Operation Pedro Pan is just one insight in how we can help children and other people showing up at the border. We should also look beyond the media hype because border crossings are much lower than their peak in 2000. The makeup of the people crossing the border is also different, more women and children are trying to enter the United States to seek asylum. Asylum is a legal category and can be hard proof. Back in the 80’s I knew someone from El Salvador who was seeking asylum here in the US, they had been here for ten years and still working their way through the process.
Several years ago I was asked to give a statement on the situation of woman and gays in Mali to be submitted in the case of a lesbian from Mali trying to get asylum status. I know the situation for woman in Mali is grim, I did a lot of work on gender and development when I lived there. This didn’t prepare for me for the lesbian’s statement I read. The fear she experienced I was unaware of. I knew nothing happened without the OK of the men in charge and never challenged this, always following protocol to get things done.
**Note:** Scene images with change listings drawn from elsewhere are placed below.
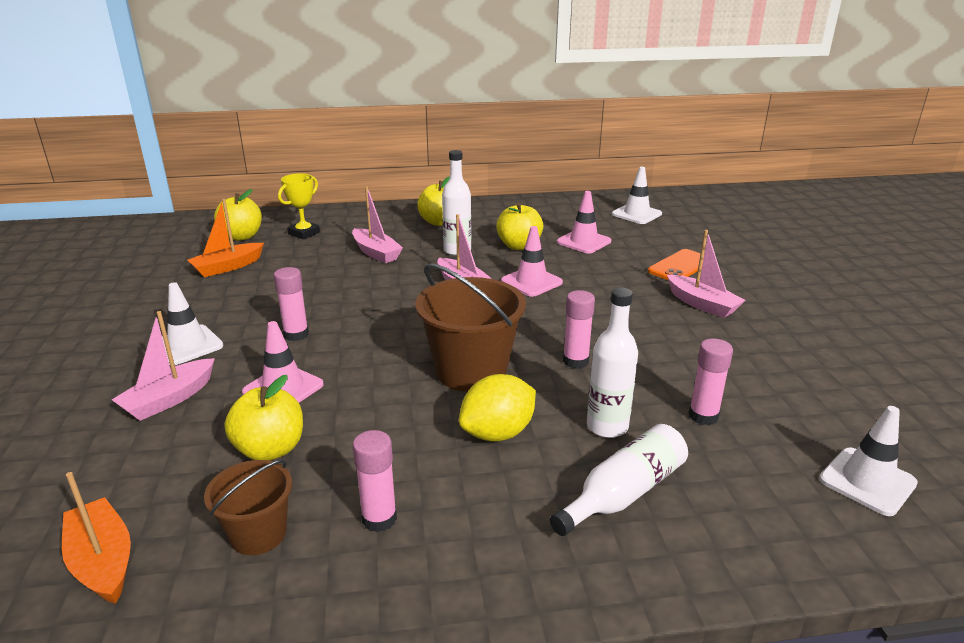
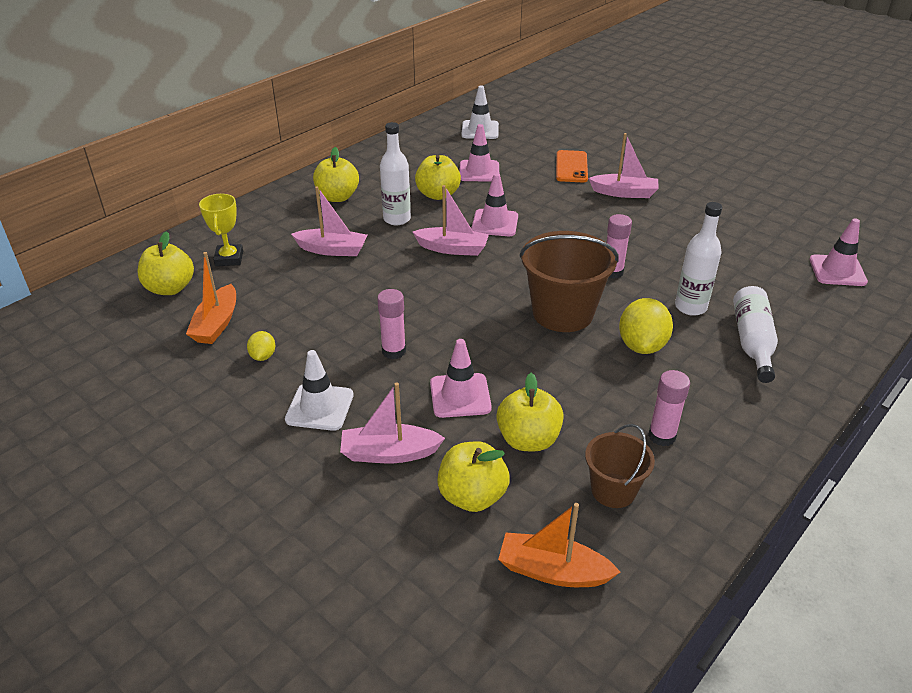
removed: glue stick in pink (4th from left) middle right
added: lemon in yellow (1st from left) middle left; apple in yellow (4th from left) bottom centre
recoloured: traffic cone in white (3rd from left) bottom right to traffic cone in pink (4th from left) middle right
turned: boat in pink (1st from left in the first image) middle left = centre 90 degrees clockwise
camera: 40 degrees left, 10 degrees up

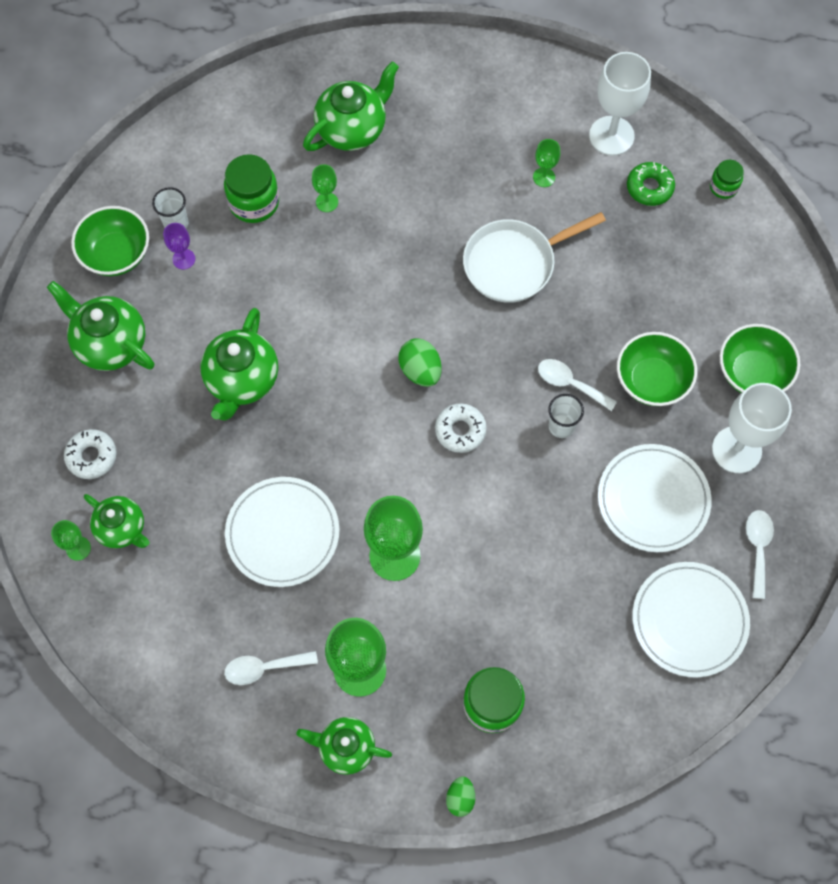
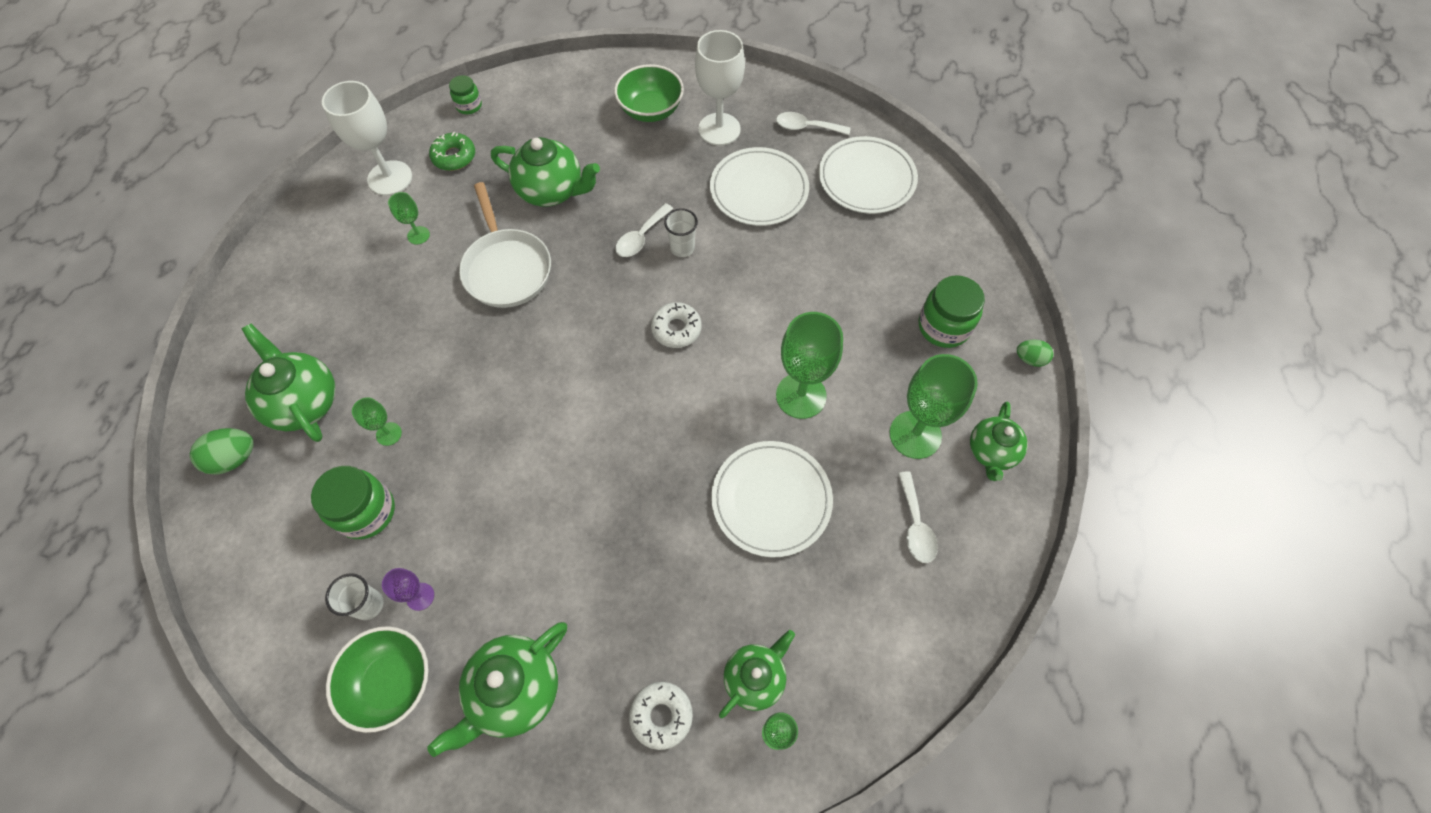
removed: bowl in green (2nd from left) middle right
moved: teapot in green (3rd from left) middle left to top centre; egg in green (1st from left) centre to middle left
camera: 85 degrees left, 5 degrees down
Think about the current situation at the US boarder where thousands of children are coming every day from Guatemala, Honduras and El Salvador. These countries are among the world’s most dangerous societies where out of every 100,000 people, the homicide rate is nearly five times what the World Health Organization considers an “epidemic.” People face an insurmountable level of violence, insecurity and lack of economic opportunities. “Join-or-die” gang recruitment policies make life nearly impossible for innocent youth in gang-controlled areas. Business owners face extortion and threats from gangs while corrupt and inadequate policing fails to protect them.
Where is the Christian community in all this? Where is the humanity that people in the US showed the children from Cuba? There are some efforts both in the religious community and at the State Department. But there has been a nearly 20% decrease in U.S. assistance to Central America since 2016. US Foreign aid is supporting vital work that tackles the violence in Central America driving youth to leave their homes while providing security and opportunity to thousands of families in Central America. The US government funded a $13-million program in Honduras and El Salvador that provides job training and employment services to some 5,100-low-income youth living in violent and crime-ridden communities. But this is not enough.
Economic development as well as reaching out to local people who are the grassroots of any community to build capacity for humanity and safety. This is a forgotten strategy even here at home. Local people are the foundation of any society, not the policy makers, not the people with money. Its you and me in our everyday actions with people in our community that set the tone for society.